If you were like most children, you probably got upset when your mother called you by a sibling's name. How could she not know you? Did it mean she loved you less?
Probably not. According to the first research to tackle this topic head-on, misnaming the most familiar people in our life is a common cognitive glitch that has to do with how our memories classify and store familiar names.
The study, published online in April in the journal Memory and Cognition, found that the “wrong” name is not random but is invariably fished out from the same relationship pond: children, siblings, friends. It did not plumb the possibility of deep psychological significance to the mistake, says Duke University psychologist David C. Rubin, a co-author, “but it does tell us who's in and who's out of the group.”
The study also found that within that group, misnamings occurred where the names shared initial or internal sounds, like Jimmy and Joanie or John and Bob. Physical resemblance between people was not a factor. Nor was gender.
The researchers conducted five separate surveys of more than 1,700 people. Some of the surveys included only college students; others were done with a mixed-age population. Some asked subjects about incidents where someone close to them—family, friend or “other”—had called them by another person's name. The other surveys asked about times when subjects had themselves called someone close to them by the wrong name.
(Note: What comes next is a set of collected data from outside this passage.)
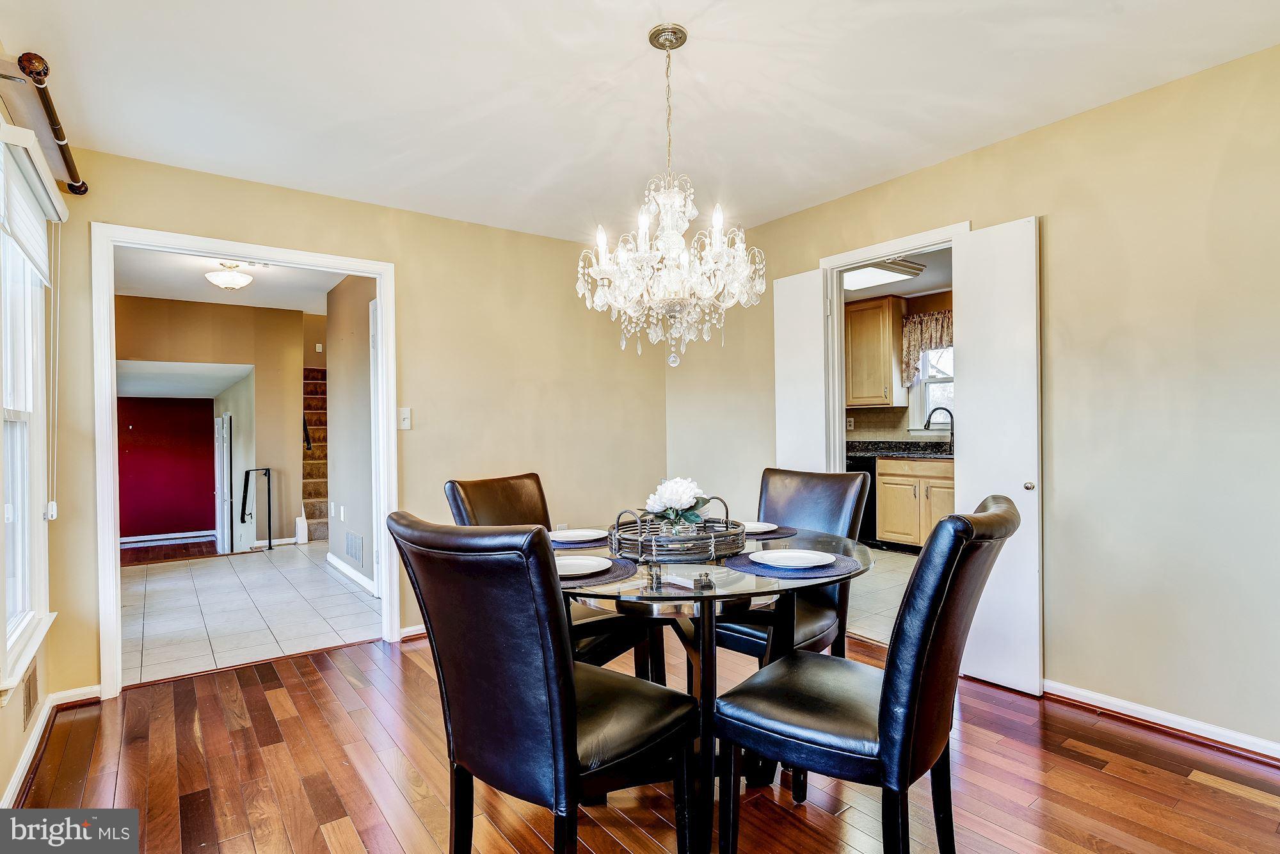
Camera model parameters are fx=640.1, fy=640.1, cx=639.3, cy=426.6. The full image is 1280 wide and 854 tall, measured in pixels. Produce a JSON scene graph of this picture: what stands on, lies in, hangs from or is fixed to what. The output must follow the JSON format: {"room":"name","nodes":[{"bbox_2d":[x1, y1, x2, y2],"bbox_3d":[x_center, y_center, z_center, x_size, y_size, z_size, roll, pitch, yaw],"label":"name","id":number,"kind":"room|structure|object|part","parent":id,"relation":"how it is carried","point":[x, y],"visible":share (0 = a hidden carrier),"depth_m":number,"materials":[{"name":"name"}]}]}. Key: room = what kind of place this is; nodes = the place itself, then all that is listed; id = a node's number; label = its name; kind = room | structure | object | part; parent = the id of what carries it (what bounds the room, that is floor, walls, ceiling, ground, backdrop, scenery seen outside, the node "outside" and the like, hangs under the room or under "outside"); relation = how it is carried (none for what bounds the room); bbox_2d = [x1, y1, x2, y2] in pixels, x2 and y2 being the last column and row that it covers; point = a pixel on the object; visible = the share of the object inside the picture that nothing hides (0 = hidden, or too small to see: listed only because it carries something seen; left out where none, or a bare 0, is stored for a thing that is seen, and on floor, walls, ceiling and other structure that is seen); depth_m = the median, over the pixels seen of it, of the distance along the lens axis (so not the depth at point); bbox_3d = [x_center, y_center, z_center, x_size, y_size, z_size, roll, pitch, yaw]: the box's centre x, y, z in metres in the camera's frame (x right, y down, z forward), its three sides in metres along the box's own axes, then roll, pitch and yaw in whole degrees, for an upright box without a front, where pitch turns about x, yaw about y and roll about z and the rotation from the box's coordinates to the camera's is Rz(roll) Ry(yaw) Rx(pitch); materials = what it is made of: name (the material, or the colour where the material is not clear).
{"room":"dining room","nodes":[
{"label":"dining room","id":0,"kind":"room"},
{"bbox_2d":[0,49,71,820],"bbox_3d":[-1.456,-0.017,1.165,0.150,2.463,4.171,-1,0,-37],"label":"left wall","id":1,"kind":"structure","parent":0,"point":[3,767],"depth_m":2.46,"materials":[{"name":"beige paint"}]},
{"bbox_2d":[0,122,55,697],"bbox_3d":[-2.097,-0.033,2.072,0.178,1.841,1.171,-1,0,-37],"label":"window","id":2,"kind":"structure","parent":1,"relation":"in","point":[13,414],"depth_m":2.38,"materials":[{"name":"white glass"}]},
{"bbox_2d":[0,118,67,285],"bbox_3d":[-2.178,-0.760,2.287,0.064,0.370,0.912,-1,0,-37],"label":"window blind","id":3,"kind":"object","parent":2,"relation":"attached to","point":[54,217],"visible":0.99,"depth_m":2.22,"materials":[{"name":"white fabric"}]},
{"bbox_2d":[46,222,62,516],"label":"blind cord","id":4,"kind":"object","parent":3,"relation":"hanging from","point":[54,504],"visible":0.98,"depth_m":2.67,"materials":[{"name":"white plastic"}]},
{"bbox_2d":[21,663,39,729],"bbox_3d":[-2.227,0.980,2.337,0.012,0.184,0.303,-1,0,-37],"label":"wall vent","id":5,"kind":"object","parent":1,"relation":"attached to","point":[29,697],"visible":0.97,"depth_m":2.32,"materials":[{"name":"metal"}]},
{"bbox_2d":[12,49,88,194],"bbox_3d":[-2.134,-1.077,2.292,0.132,0.079,1.329,-1,0,-37],"label":"curtain rod","id":6,"kind":"object","parent":1,"relation":"attached to","point":[31,73],"visible":0.92,"depth_m":2.18,"materials":[{"name":"brown metal"}]},
{"bbox_2d":[0,684,103,808],"bbox_3d":[-1.631,1.162,1.485,0.190,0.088,3.189,-1,0,-37],"label":"baseboard","id":7,"kind":"structure","parent":1,"relation":"attached to","point":[16,780],"depth_m":2.46,"materials":[{"name":"white paint"}]},
{"bbox_2d":[117,396,215,540],"bbox_3d":[-7.540,0.581,9.841,1.988,2.434,0.129,-1,0,-37],"label":"red wall","id":8,"kind":"structure","parent":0,"point":[206,498],"depth_m":9.92,"materials":[{"name":"red paint"}]},
{"bbox_2d":[121,529,215,545],"bbox_3d":[-7.686,1.740,10.012,1.921,0.104,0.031,-1,0,-37],"label":"baseboard","id":9,"kind":"structure","parent":8,"relation":"attached to","point":[126,539],"depth_m":10.14,"materials":[{"name":"white paint"}]},
{"bbox_2d":[120,536,215,564],"bbox_3d":[-6.705,1.841,8.535,2.406,0.104,3.777,-1,0,-37],"label":"hallway wood floor","id":10,"kind":"structure","parent":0,"point":[194,546],"depth_m":9.31,"materials":[{"name":"brown wood"}]},
{"bbox_2d":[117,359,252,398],"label":"hallway ceiling","id":11,"kind":"structure","parent":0,"point":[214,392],"depth_m":7.28,"materials":[{"name":"white paint"}]},
{"bbox_2d":[117,293,304,549],"bbox_3d":[-4.460,0.115,6.521,1.988,2.735,0.127,-1,0,-37],"label":"hallway far wall","id":12,"kind":"structure","parent":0,"point":[274,312],"depth_m":6.72,"materials":[{"name":"beige paint"}]},
{"bbox_2d":[215,410,232,552],"bbox_3d":[-5.604,0.788,8.621,0.088,1.925,0.916,-1,0,-37],"label":"hallway door","id":13,"kind":"structure","parent":12,"relation":"in","point":[224,434],"depth_m":8.40,"materials":[{"name":"white paint"}]},
{"bbox_2d":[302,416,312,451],"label":"handrail","id":14,"kind":"object","parent":12,"relation":"attached to","point":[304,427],"visible":0.45,"depth_m":7.20,"materials":[{"name":"black metal"}]},
{"bbox_2d":[113,247,353,313],"bbox_3d":[-3.096,-1.284,5.014,2.274,0.111,3.837,-1,0,-37],"label":"hallway ceiling","id":15,"kind":"structure","parent":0,"point":[184,297],"depth_m":5.48,"materials":[{"name":"white paint"}]},
{"bbox_2d":[204,260,254,290],"bbox_3d":[-3.134,-1.155,4.896,0.323,0.203,0.322,-1,0,-37],"label":"ceiling light","id":16,"kind":"object","parent":15,"relation":"attached to","point":[232,280],"visible":1,"depth_m":4.81,"materials":[{"name":"white glass"}]},
{"bbox_2d":[119,540,383,684],"bbox_3d":[-2.950,1.273,4.971,2.221,0.101,3.928,-1,0,-37],"label":"tile floor","id":17,"kind":"structure","parent":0,"point":[146,601],"depth_m":4.25,"materials":[{"name":"white tile"}]},
{"bbox_2d":[240,465,273,552],"bbox_3d":[-3.983,0.876,6.644,0.221,0.942,0.195,-1,0,-37],"label":"handrail","id":18,"kind":"object","parent":17,"relation":"on","point":[269,516],"visible":1,"depth_m":6.62,"materials":[{"name":"black metal"}]},
{"bbox_2d":[300,368,329,541],"bbox_3d":[-3.633,0.182,7.860,1.091,2.215,2.390,-1,0,-37],"label":"staircase","id":19,"kind":"structure","parent":17,"relation":"on","point":[312,372],"depth_m":7.86,"materials":[{"name":"brown carpet"}]},
{"bbox_2d":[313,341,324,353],"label":"light switch","id":20,"kind":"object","parent":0,"point":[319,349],"visible":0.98,"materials":[{"name":"white plastic"}]},
{"bbox_2d":[324,274,377,596],"bbox_3d":[-2.038,-0.006,4.790,0.117,2.466,2.398,-1,0,-37],"label":"hallway wall","id":21,"kind":"structure","parent":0,"point":[364,404],"depth_m":5.07,"materials":[{"name":"paint"}]},
{"bbox_2d":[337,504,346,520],"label":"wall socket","id":22,"kind":"object","parent":21,"relation":"attached to","point":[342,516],"visible":0.98,"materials":[{"name":"white plastic"}]},
{"bbox_2d":[325,552,377,595],"bbox_3d":[-2.155,1.167,4.886,0.019,0.085,2.052,-1,0,-37],"label":"baseboard","id":23,"kind":"structure","parent":21,"relation":"attached to","point":[339,563],"depth_m":5.06,"materials":[{"name":"white paint"}]},
{"bbox_2d":[343,529,364,565],"bbox_3d":[-2.240,0.937,5.002,0.014,0.206,0.460,-1,0,-37],"label":"wall vent","id":24,"kind":"object","parent":21,"relation":"attached to","point":[351,543],"visible":0.99,"depth_m":4.98,"materials":[{"name":"metal"}]},
{"bbox_2d":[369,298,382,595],"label":"hallway door","id":25,"kind":"structure","parent":21,"relation":"in","point":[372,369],"depth_m":4.48,"materials":[{"name":"white paint"}]},
{"bbox_2d":[32,144,670,697],"bbox_3d":[-1.217,-0.034,3.797,3.617,2.475,0.123,-1,0,-37],"label":"back wall","id":26,"kind":"structure","parent":0,"point":[559,242],"depth_m":3.81,"materials":[{"name":"beige paint"}]},
{"bbox_2d":[92,224,397,699],"bbox_3d":[-1.945,0.172,3.327,1.322,2.077,0.171,-1,0,-37],"label":"door frame","id":27,"kind":"structure","parent":26,"relation":"attached to","point":[336,265],"depth_m":3.08,"materials":[{"name":"white paint"}]},
{"bbox_2d":[398,407,412,430],"bbox_3d":[-1.344,-0.047,3.646,0.070,0.124,0.019,-1,0,-37],"label":"light switch","id":28,"kind":"object","parent":26,"relation":"attached to","point":[404,424],"visible":0.98,"depth_m":3.65,"materials":[{"name":"white plastic"}]},
{"bbox_2d":[398,622,427,640],"bbox_3d":[-0.725,1.152,4.035,1.651,0.076,0.022,-1,0,-37],"label":"baseboard","id":29,"kind":"structure","parent":26,"relation":"attached to","point":[411,633],"depth_m":3.63,"materials":[{"name":"white paint"}]},
{"bbox_2d":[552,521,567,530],"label":"wall socket","id":30,"kind":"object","parent":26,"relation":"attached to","point":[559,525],"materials":[{"name":"white plastic"}]},
{"bbox_2d":[0,0,1279,241],"bbox_3d":[0.063,-1.318,1.905,3.861,0.107,4.660,-1,0,-37],"label":"ceiling","id":31,"kind":"structure","parent":0,"point":[1090,93],"depth_m":2.38,"materials":[{"name":"white paint"}]},
{"bbox_2d":[576,22,763,368],"bbox_3d":[0.099,-0.728,2.092,0.601,1.086,0.607,-1,0,-37],"label":"chandelier","id":32,"kind":"object","parent":31,"relation":"hanging from","point":[717,249],"visible":0.99,"depth_m":2.01,"materials":[{"name":"glass"}]},
{"bbox_2d":[4,629,1279,853],"bbox_3d":[0.154,1.210,1.873,3.865,0.075,4.786,-1,0,-37],"label":"wood floor","id":33,"kind":"structure","parent":0,"point":[1233,800],"depth_m":2.12,"materials":[{"name":"brown wood"}]},
{"bbox_2d":[390,512,697,853],"bbox_3d":[-0.217,0.689,1.586,0.495,1.003,0.619,-1,0,40],"label":"dining chair","id":34,"kind":"object","parent":33,"relation":"on","point":[557,700],"visible":1,"depth_m":1.41,"materials":[{"name":"black leather"}]},
{"bbox_2d":[443,472,657,675],"bbox_3d":[-0.324,0.690,2.447,0.621,1.010,0.490,-1,0,31],"label":"dining chair","id":35,"kind":"object","parent":33,"relation":"on","point":[487,509],"visible":0.28,"depth_m":2.41,"materials":[{"name":"leather"}]},
{"bbox_2d":[567,526,869,853],"bbox_3d":[0.185,0.807,2.131,1.096,0.742,1.100,-1,0,-37],"label":"dining table","id":36,"kind":"object","parent":33,"relation":"on","point":[810,536],"visible":0.66,"depth_m":1.84,"materials":[{"name":"clear glass"}]},
{"bbox_2d":[549,533,609,547],"bbox_3d":[-0.256,0.428,2.472,0.364,0.004,0.334,-1,0,-37],"label":"placemat","id":37,"kind":"object","parent":36,"relation":"on","point":[580,543],"visible":0.38,"depth_m":2.37,"materials":[{"name":"fabric"}]},
{"bbox_2d":[548,527,606,541],"bbox_3d":[-0.233,0.413,2.427,0.227,0.021,0.229,-1,0,34],"label":"plate","id":38,"kind":"object","parent":37,"relation":"on","point":[587,534],"visible":0.95,"depth_m":2.45,"materials":[{"name":"white ceramic"}]},
{"bbox_2d":[559,555,641,588],"bbox_3d":[-0.207,0.426,1.907,0.378,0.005,0.368,-1,0,-37],"label":"placemat","id":39,"kind":"object","parent":36,"relation":"on","point":[597,576],"visible":0.35,"depth_m":1.85,"materials":[{"name":"blue fabric"}]},
{"bbox_2d":[553,554,612,576],"bbox_3d":[-0.200,0.419,1.907,0.239,0.020,0.239,-1,0,-37],"label":"plate","id":40,"kind":"object","parent":39,"relation":"on","point":[587,563],"visible":0.79,"depth_m":1.94,"materials":[{"name":"white ceramic"}]},
{"bbox_2d":[607,501,746,561],"bbox_3d":[0.136,0.348,2.278,0.486,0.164,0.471,-1,0,-37],"label":"centerpiece tray","id":41,"kind":"object","parent":36,"relation":"on","point":[640,548],"visible":0.81,"depth_m":2.10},
{"bbox_2d":[643,476,710,528],"bbox_3d":[0.134,0.283,2.255,0.227,0.213,0.230,-1,0,-37],"label":"flower bouquet","id":42,"kind":"object","parent":41,"relation":"in","point":[665,498],"visible":0.96,"depth_m":2.21,"materials":[{"name":"white plant"}]},
{"bbox_2d":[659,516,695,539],"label":"glass vase","id":43,"kind":"object","parent":41,"relation":"in","point":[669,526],"visible":0.45,"depth_m":2.14,"materials":[{"name":"clear glass"}]},
{"bbox_2d":[743,524,799,540],"bbox_3d":[0.423,0.419,2.567,0.359,0.004,0.360,-1,0,42],"label":"placemat","id":44,"kind":"object","parent":36,"relation":"on","point":[783,534],"visible":0.4,"depth_m":2.50,"materials":[{"name":"fabric"}]},
{"bbox_2d":[741,520,777,532],"bbox_3d":[0.447,0.415,2.633,0.240,0.021,0.248,-1,0,42],"label":"plate","id":45,"kind":"object","parent":44,"relation":"on","point":[762,523],"visible":0.54,"depth_m":2.64,"materials":[{"name":"white ceramic"}]},
{"bbox_2d":[730,547,862,578],"bbox_3d":[0.480,0.418,1.998,0.379,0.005,0.381,-1,0,-37],"label":"placemat","id":46,"kind":"object","parent":36,"relation":"on","point":[745,566],"visible":0.62,"depth_m":1.91,"materials":[{"name":"blue fabric"}]},
{"bbox_2d":[749,547,837,568],"bbox_3d":[0.475,0.409,1.977,0.249,0.021,0.249,-1,0,-37],"label":"plate","id":47,"kind":"object","parent":46,"relation":"on","point":[810,559],"visible":0.99,"depth_m":2.00,"materials":[{"name":"white ceramic"}]},
{"bbox_2d":[712,466,870,665],"bbox_3d":[0.543,0.688,2.539,0.516,1.010,0.609,-1,0,43],"label":"dining chair","id":48,"kind":"object","parent":33,"relation":"on","point":[838,509],"visible":0.47,"depth_m":2.53,"materials":[{"name":"leather"}]},
{"bbox_2d":[711,495,1017,853],"bbox_3d":[0.574,0.683,1.645,0.631,1.005,0.491,-1,0,38],"label":"dining chair","id":49,"kind":"object","parent":33,"relation":"on","point":[992,514],"visible":0.99,"depth_m":1.49,"materials":[{"name":"black leather"}]},
{"bbox_2d":[846,545,917,645],"bbox_3d":[1.978,1.190,4.921,3.456,0.098,3.858,-1,0,-37],"label":"kitchen tile floor","id":50,"kind":"structure","parent":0,"point":[893,598],"depth_m":4.40,"materials":[{"name":"beige tile"}]},
{"bbox_2d":[844,453,879,545],"bbox_3d":[2.044,0.704,6.243,0.626,0.851,0.617,-1,0,-37],"label":"dishwasher","id":51,"kind":"object","parent":50,"relation":"on","point":[872,491],"visible":0.23,"depth_m":5.93,"materials":[{"name":"black"}]},
{"bbox_2d":[875,456,954,547],"bbox_3d":[2.731,0.703,5.861,0.645,0.857,0.941,-1,0,-37],"label":"base cabinet","id":52,"kind":"object","parent":50,"relation":"on","point":[918,531],"visible":0.53,"depth_m":5.76,"materials":[{"name":"brown wood"}]},
{"bbox_2d":[845,440,952,458],"bbox_3d":[2.670,0.216,5.743,0.647,0.127,2.685,-1,0,-37],"label":"countertop","id":53,"kind":"structure","parent":52,"relation":"on","point":[893,454],"depth_m":6.04,"materials":[{"name":"black stone"}]},
{"bbox_2d":[924,406,954,451],"bbox_3d":[2.852,0.016,6.085,0.191,0.397,0.169,-1,0,-37],"label":"kitchen faucet","id":54,"kind":"object","parent":53,"relation":"on","point":[950,414],"visible":0.92,"depth_m":6.07,"materials":[{"name":"black metal"}]},
{"bbox_2d":[839,247,952,301],"bbox_3d":[2.141,-1.365,5.105,3.176,0.107,3.665,-1,0,-37],"label":"kitchen ceiling","id":55,"kind":"structure","parent":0,"point":[943,282],"depth_m":5.74,"materials":[{"name":"white paint"}]},
{"bbox_2d":[840,256,927,290],"bbox_3d":[1.783,-1.274,5.403,0.700,0.095,1.008,-1,0,-37],"label":"kitchen ceiling light","id":56,"kind":"object","parent":55,"relation":"attached to","point":[847,280],"visible":0.7,"depth_m":5.21,"materials":[{"name":"white plastic"}]},
{"bbox_2d":[842,287,954,444],"bbox_3d":[2.895,-0.080,6.276,0.305,2.484,2.605,-1,0,-37],"label":"kitchen wall","id":57,"kind":"structure","parent":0,"point":[935,304],"depth_m":6.50,"materials":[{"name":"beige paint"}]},
{"bbox_2d":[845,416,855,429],"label":"wall socket","id":58,"kind":"object","parent":57,"relation":"attached to","point":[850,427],"visible":0.98,"depth_m":6.65,"materials":[{"name":"white plastic"}]},
{"bbox_2d":[844,295,907,407],"bbox_3d":[2.293,-0.747,6.543,0.387,1.066,0.649,-1,0,-37],"label":"upper cabinet","id":59,"kind":"object","parent":57,"relation":"attached to","point":[888,302],"visible":0.84,"depth_m":6.33,"materials":[{"name":"brown wood"}]},
{"bbox_2d":[898,308,953,387],"bbox_3d":[2.951,-0.758,6.061,0.121,0.724,0.918,-1,0,-37],"label":"kitchen valance","id":60,"kind":"object","parent":57,"relation":"attached to","point":[940,336],"visible":0.33,"depth_m":6.25,"materials":[{"name":"fabric"}]},
{"bbox_2d":[910,346,953,432],"bbox_3d":[3.132,-0.442,6.219,0.158,1.070,0.942,-1,0,-37],"label":"kitchen window","id":61,"kind":"structure","parent":57,"relation":"in","point":[925,379],"depth_m":6.48,"materials":[{"name":"white"}]},
{"bbox_2d":[657,42,1279,756],"bbox_3d":[1.704,-0.070,2.842,0.127,2.470,4.700,-1,0,-37],"label":"right wall","id":62,"kind":"structure","parent":0,"point":[975,155],"depth_m":2.47,"materials":[{"name":"beige paint"}]},
{"bbox_2d":[821,222,971,468],"bbox_3d":[1.354,0.109,3.390,0.165,2.091,0.915,-1,0,-37],"label":"door frame","id":63,"kind":"structure","parent":62,"relation":"attached to","point":[902,245],"depth_m":3.61,"materials":[{"name":"white paint"}]},
{"bbox_2d":[774,268,831,474],"bbox_3d":[0.937,0.116,3.738,0.095,2.024,0.409,-1,0,-37],"label":"door","id":64,"kind":"structure","parent":63,"relation":"attached to","point":[817,307],"depth_m":3.68,"materials":[{"name":"white paint"}]},
{"bbox_2d":[951,218,1041,695],"bbox_3d":[1.606,0.124,2.889,0.103,2.058,0.381,-1,0,-37],"label":"right door","id":65,"kind":"structure","parent":63,"relation":"attached to","point":[968,389],"depth_m":2.86,"materials":[{"name":"white paint"}]},
{"bbox_3d":[1.673,0.257,2.770,0.051,0.047,0.050,-1,0,-37],"label":"doorknob","id":66,"kind":"part","parent":65,"relation":"part of","materials":[{"name":"metal"}]},
{"bbox_2d":[1041,678,1279,764],"bbox_3d":[2.236,1.113,2.094,0.021,0.079,2.855,-1,0,-37],"label":"baseboard","id":67,"kind":"structure","parent":62,"relation":"attached to","point":[1158,713],"depth_m":2.42,"materials":[{"name":"white wood"}]}
]}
All the surveys found that people mixed up names within relationship groups such as grandchildren, friends and siblings but hardly ever crossed these boundaries.
The mechanism behind the misnaming, says lead author Samantha Deffler, also a psychologist at Duke, is probably that related concepts “prime” one another. “If I mention a spoon,” she says, “I might activate a related concept, and you might be likely to think of a fork.” In the same way, she suggests, if Mom wants to call her daughter, the concept of daughter is also linked to her son. So she may call her daughter by her son's name.
In general, the study found that undergraduates were almost as likely as old people to make this mistake and men as likely as women. Older people and women made the mistake slightly more often, Deffler says, but that may be because grandparents have more grandchildren to mix up than parents have children. Also, mothers may call on their children more often than fathers, given traditional gender norms. There was no evidence that errors occurred more when the misnamer was frustrated, tired or angry.
The authors gleaned no data on the standard rom-com plot device of calling a lover by another's name. Possibly, the survey subjects may have identified such mistakes in the “friend” or “other” category—or not admitted it at all. Deffler does recall one young man who called his girlfriend by his sister's name. “Probably a bad sign,” she opines.
The biggest surprise to the researchers was that family members sometimes called one another by the family dog's name. With cats, such slipups did not happen—perhaps because cats do not generally respond as much to their names as dogs do, Deffler suggests, so people call them less often. This result, she says, affirms the special relationship people have with their dogs, which are truly thought of as members of their family.